C.R.A.Z.Y.

Religion, sexuality and the power of family are the powerful themes that make up my favorite Quebecois film of all time C.R.A.Z.Y

Directed by Jean Marc Vallée
Starring Michel Côté and Marc-André Grondin
Released by TVA Films
French with English subtitles
129 min (2005)

I am ashamed to admit that despite living in Montreal for most of my life, I haven’t watched many French Quebec films.   Perhaps being Anglophone I’m instinctively drawn more towards American or English Canadian films, perhaps I’m just too lazy go beyond what Entertainment Weekly tells me I should watch   (just kidding, seriously).   Recently though I’ve started to realize how ridiculous my lack of Quebecois film knowledge is because I’d have to say that on the whole, I’ve enjoyed about 90 percent of the films that La Belle Province has offered me.   And while I have enormous respect for films like Les Invasions Barbares   and Mon Oncle Antoine, to date nothing has topped Jean Marc Vallee’s touching look at twenty years of an ordinary Quebec family’s life in C.R.A.Z.Y.

C.R.A.Z.Y is the story of the Beaulieu family, and focuses mainly on the strained relationship that develops between the second youngest son Zac (Marc André Grondin) and the patriarch of the family Gervais (Michel Côté). Gervais is the kind of person that considers fathering five boys proof that he’s a “man’s man”.   With his older sons fitting into categories of the rebel, the brain and the jock, Gervais starts to grow anxious when he sees young Zac start to develop into the sensitive and spiritual one. Gervais, played with great depth by Michel Cote, is not a bad man but rather one who in an era of heavy Catholic influence in Quebec life (as seen by the fact that there’s a cross or picture of Jesus in almost every scene) refuses to see the possibility that being gay is an acceptable lifestyle. But the older Zac gets the more obvious it becomes who he’s meant to be, and the father and son grow further and further apart.

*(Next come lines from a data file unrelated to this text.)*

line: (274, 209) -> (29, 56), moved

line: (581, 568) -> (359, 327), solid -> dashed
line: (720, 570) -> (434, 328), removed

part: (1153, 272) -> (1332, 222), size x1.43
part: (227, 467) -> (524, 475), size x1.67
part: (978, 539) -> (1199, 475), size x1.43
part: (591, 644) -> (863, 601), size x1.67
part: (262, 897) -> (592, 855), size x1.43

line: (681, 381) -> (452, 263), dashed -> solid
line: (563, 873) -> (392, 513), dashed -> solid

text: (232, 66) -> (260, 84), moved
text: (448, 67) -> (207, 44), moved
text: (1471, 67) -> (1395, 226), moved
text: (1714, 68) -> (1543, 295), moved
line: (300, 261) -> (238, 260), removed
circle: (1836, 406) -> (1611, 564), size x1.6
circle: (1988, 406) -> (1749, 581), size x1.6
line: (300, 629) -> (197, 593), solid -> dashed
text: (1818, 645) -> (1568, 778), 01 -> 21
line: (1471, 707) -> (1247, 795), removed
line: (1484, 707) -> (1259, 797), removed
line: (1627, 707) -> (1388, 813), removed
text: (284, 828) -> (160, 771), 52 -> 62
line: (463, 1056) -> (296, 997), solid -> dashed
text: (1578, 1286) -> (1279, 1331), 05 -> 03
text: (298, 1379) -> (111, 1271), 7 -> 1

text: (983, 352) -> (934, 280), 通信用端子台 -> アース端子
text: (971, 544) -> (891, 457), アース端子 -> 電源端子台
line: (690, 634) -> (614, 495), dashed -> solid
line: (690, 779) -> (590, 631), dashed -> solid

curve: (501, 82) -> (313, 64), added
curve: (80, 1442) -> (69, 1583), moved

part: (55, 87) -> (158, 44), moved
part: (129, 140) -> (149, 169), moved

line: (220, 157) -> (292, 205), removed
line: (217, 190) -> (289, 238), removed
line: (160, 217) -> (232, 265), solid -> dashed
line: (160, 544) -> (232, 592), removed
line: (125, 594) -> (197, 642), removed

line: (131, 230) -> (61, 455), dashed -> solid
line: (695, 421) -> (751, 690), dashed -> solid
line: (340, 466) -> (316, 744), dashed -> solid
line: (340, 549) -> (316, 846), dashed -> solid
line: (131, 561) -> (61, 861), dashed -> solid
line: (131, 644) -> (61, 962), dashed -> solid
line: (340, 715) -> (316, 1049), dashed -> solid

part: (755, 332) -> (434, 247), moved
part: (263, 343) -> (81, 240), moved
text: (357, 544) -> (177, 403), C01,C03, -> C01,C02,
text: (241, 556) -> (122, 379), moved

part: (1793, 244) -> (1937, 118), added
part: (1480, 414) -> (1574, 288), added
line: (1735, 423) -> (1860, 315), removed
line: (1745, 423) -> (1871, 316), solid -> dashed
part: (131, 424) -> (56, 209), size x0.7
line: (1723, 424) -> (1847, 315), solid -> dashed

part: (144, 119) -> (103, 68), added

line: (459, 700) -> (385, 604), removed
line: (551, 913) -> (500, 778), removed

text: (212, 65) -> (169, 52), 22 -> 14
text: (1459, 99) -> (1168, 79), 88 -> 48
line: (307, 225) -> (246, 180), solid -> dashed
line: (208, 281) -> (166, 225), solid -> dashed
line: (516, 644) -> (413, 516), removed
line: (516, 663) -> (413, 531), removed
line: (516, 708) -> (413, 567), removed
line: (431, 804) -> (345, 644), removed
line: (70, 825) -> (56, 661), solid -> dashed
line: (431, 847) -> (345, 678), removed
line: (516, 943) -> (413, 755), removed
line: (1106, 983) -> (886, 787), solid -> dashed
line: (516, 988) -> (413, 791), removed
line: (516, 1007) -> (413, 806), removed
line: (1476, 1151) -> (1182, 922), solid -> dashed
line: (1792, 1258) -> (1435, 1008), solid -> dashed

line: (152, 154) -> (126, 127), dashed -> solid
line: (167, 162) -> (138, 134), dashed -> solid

By the time Zac is a teenager the audience sees he’s learned to deal with his situation in various ways.   He starts a sexual relationship with his best friend Michelle, even though he secretly yearns for his cousin’s boyfriend. Zac also escapes into a vivid fantasy life; some of the best moments of the film are Zac’s fantasy sequences, be it floating in church or imagining what life would be like with his cousin’s boyfriend.   All these sequences as well as other key moments of the film are enhanced by one of the best classic rock movie soundtracks of all time; Jefferson Airplane, The Rolling Stones, Pink Floyd and of course Patsy Cline all help shape the world of C.R.A.Z.Y.

Marc Andre Grondin is good as the confused Zac, but I think he still needs time before he’s great. The other notable performance in this film is Danielle Proulx who as Laurianne Beaulieu gives an extremely subtle and heartwarming performance as the mother we all wish we had. While she is deeply religious herself, Laurianne never judges Zac for being himself and in her own quiet way helps father and son find their way back to each other.

Shameful that it wasn’t nominated for best foreign film Oscar in 2005 C.R.A.Z.Y still went on to win 13 Genies and 14 Jutras that year. This is an excellent film if you’re looking to expand your knowledge not only of Quebec but Canadian film (and we should ALL be trying to expand our knowledge of Canadian films!).   Hope you all have a great weekend, I’ll be at the theater catching Michel Cote’s new film, Pere en Flic.